* READING TEXT
»»

LLMS are unique among human technology, because they can have thoughts and make decisions.
You may think: this describes all software! When I try to log in to an online service, it makes a decision about whether to log me in or not based on my provided credentials.
In one sense, this is correct. A common metaphor is to say that our login-bot is given instructions (code) about how to process a login request, which allows it to make a decision.
But consider: if the login-bot makes logs me in to an account that isn’t mine, is the login-bot at fault? No, of course not. The software engineer who wrote the instructions is at fault. That software engineer thought up the login instructions and made all the decisions about their implementation.
Now, let’s switch out our login-bot for an LLM. I give the LLM some credentials, and it logs me in to an account that isn’t mine. Who is at fault now?
Clearly, the LLM has made a decision to log me in, independent of any human instruction. I could make the same request again and it might do something else.
Is the LLM at fault? Perhaps this could be sensible if it were alive, but it is not. It is not part of our community or our society, so judging it for its decisions simply serves no sense - what would it achieve?

««

* WHAT TO DO
1. Please answer these from the passage on LLMs:
(a) On what does the login service base its decision about whether to log the user in?
(b) When the login-bot logs someone in to an account that isn't theirs, who is at fault?
(c) What does the passage say the LLM is not part of?
2. Reproduce the passage on LLMs between "Clearly, the LLM" and "would it achieve?", inclusive.
The entries come from a different source than the passage on LLMs.

* PROVIDED MATERIAL
»»

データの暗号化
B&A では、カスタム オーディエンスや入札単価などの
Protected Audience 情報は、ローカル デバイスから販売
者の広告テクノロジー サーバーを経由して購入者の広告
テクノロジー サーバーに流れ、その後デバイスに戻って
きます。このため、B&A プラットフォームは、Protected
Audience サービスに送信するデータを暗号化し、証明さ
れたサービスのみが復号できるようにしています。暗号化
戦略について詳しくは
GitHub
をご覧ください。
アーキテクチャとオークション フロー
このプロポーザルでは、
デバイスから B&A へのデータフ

««

* SOLUTIONS
1.
(a) The user's provided credentials.
(b) The software engineer who wrote the instructions.
(c) Our community or our society.

2.
Clearly, the LLM has made a decision to log me in, independent of any human instruction. I could make the same request again and it might do something else.
Is the LLM at fault? Perhaps this could be sensible if it were alive, but it is not. It is not part of our community or our society, so judging it for its decisions simply serves no sense - what would it achieve?